Real love is making coconut cupcakes for a birthday even though you HATE coconut.

Really hate coconut.

And real love is hard. Real love is getting to know the best and worst of someone.

Real love is disagreements and hurt feelings and angry nights spent as far away from each other in a full-size bed as you can get.

Real love is having to humble yourself to ask forgiveness when you’ve done the other wrong.

Having to humble yourself again when you mess up again.

And real love is forgiving the other person even when they’ve hurt you (again) because you have chosen to spend the rest of your life loving them.

Real love isn’t always cheesy quotes or that perfectly ended movie.

Again, don’t mishear me here – when you are working through life with the love of your life there are absolutely romantic walks in the beach and high-class dates nights and moments of staring into each other’s eyes (or so I’m told. Not so into that last one myself…).

But that’s not all love is about.

And honestly, that real in the trenches it’s your turn to get the crying baby please for the love of goodness can you do the dishes tonight love is so. much. better than anything you can imagine.

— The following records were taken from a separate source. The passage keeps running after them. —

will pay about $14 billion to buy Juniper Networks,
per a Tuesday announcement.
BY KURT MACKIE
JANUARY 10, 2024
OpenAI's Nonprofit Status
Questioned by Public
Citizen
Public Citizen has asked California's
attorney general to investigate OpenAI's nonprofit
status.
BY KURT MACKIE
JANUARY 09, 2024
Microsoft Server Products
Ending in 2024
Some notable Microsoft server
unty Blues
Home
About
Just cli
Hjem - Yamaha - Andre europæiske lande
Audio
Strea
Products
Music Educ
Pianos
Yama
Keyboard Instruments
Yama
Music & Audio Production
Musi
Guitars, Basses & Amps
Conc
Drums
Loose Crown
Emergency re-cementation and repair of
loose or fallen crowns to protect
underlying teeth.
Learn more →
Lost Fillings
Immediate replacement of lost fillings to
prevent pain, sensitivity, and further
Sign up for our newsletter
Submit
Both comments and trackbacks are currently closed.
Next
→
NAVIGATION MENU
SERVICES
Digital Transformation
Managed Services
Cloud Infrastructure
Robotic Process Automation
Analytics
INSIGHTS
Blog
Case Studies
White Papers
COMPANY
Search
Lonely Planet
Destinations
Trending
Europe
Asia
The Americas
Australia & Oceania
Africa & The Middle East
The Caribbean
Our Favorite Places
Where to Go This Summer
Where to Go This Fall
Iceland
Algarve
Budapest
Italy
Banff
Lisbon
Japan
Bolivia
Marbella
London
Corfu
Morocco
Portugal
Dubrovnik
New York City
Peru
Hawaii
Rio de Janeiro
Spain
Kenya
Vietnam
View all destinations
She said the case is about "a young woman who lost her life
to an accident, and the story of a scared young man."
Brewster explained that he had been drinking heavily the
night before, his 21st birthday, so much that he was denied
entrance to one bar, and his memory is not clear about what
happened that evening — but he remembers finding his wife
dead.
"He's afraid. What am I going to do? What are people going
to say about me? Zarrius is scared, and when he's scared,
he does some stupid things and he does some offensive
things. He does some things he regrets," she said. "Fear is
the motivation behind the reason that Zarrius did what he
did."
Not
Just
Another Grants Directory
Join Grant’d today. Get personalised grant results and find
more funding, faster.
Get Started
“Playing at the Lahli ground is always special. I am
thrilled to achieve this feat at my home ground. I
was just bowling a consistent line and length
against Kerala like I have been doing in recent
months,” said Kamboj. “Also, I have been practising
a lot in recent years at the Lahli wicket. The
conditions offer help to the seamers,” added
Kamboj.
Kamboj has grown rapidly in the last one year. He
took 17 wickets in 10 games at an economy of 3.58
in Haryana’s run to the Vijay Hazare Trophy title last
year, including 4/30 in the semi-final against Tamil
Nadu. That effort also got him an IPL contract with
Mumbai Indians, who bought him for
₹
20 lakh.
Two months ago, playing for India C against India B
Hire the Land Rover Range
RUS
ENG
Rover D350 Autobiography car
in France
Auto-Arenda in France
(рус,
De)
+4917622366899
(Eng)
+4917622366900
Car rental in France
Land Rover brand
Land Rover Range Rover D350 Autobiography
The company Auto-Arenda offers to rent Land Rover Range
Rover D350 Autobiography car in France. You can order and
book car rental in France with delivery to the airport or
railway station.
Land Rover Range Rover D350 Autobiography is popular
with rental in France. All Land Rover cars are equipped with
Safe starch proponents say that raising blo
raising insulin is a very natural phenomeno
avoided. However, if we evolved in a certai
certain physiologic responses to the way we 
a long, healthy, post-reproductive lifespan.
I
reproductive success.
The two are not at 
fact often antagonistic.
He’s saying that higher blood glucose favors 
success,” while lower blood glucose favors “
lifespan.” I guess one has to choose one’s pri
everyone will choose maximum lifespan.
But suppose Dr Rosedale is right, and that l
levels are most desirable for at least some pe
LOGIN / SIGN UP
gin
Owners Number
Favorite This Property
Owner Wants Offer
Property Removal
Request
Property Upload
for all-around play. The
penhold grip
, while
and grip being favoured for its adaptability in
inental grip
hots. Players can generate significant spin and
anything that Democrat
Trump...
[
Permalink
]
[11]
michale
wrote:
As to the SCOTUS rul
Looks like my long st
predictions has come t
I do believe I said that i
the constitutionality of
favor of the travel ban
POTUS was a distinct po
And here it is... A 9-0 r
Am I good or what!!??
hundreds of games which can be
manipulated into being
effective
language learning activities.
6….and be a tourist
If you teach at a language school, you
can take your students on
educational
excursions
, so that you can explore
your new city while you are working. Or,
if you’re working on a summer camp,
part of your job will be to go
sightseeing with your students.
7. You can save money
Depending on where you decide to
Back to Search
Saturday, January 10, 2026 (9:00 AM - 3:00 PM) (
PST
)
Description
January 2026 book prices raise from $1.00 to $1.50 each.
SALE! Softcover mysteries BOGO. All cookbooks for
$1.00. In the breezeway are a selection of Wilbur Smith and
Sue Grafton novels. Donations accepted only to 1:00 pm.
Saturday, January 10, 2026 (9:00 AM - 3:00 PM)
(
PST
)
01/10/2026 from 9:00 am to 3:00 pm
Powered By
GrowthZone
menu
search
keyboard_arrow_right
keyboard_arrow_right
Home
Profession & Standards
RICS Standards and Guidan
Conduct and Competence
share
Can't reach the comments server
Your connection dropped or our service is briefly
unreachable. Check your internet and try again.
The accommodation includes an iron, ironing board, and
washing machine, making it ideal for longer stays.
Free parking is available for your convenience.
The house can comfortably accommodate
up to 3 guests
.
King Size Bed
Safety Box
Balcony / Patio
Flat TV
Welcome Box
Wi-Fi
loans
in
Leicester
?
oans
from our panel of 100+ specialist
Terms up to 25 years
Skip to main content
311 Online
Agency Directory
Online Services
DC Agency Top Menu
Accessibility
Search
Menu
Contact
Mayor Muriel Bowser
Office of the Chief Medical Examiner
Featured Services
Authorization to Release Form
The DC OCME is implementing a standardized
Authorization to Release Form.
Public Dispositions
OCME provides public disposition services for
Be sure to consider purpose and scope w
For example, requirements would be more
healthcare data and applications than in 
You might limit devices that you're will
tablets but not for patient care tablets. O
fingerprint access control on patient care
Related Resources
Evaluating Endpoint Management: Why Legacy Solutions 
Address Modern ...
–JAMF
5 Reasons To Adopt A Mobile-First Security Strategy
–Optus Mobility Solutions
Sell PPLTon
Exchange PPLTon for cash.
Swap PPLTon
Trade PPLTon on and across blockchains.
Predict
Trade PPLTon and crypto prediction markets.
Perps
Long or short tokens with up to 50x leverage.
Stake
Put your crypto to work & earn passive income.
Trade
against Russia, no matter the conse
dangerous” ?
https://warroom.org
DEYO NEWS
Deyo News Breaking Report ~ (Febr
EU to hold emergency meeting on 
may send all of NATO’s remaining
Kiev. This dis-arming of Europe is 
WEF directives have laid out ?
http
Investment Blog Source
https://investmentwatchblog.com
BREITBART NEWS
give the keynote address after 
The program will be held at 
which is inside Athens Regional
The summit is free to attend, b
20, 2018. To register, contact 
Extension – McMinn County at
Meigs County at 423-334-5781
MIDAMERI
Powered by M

It’s so much better than movie love.

Because it’s real. It’s doing life with someone who’s been there at your best and your worst.

It’s knowing they aren’t going to walk away when things get hard because they have chosen to love you no matter what.

And it’s choosing yourself to work through the difficult moments because you too have made the decision to love them no matter what.

Real love isn’t found in perfect looking social media posts or picture perfect book endings.

Real love is shown in those hard, exhausting moments.

But moments that leave you treasuring the gift you have been given in that “special someone” to walk through life with. And having the privilege to continually choose to love them as you have been loved.

Despite them asking for coconut cupcakes on their birthday…

Life, Laughter, and who am I kidding. It's all craziness!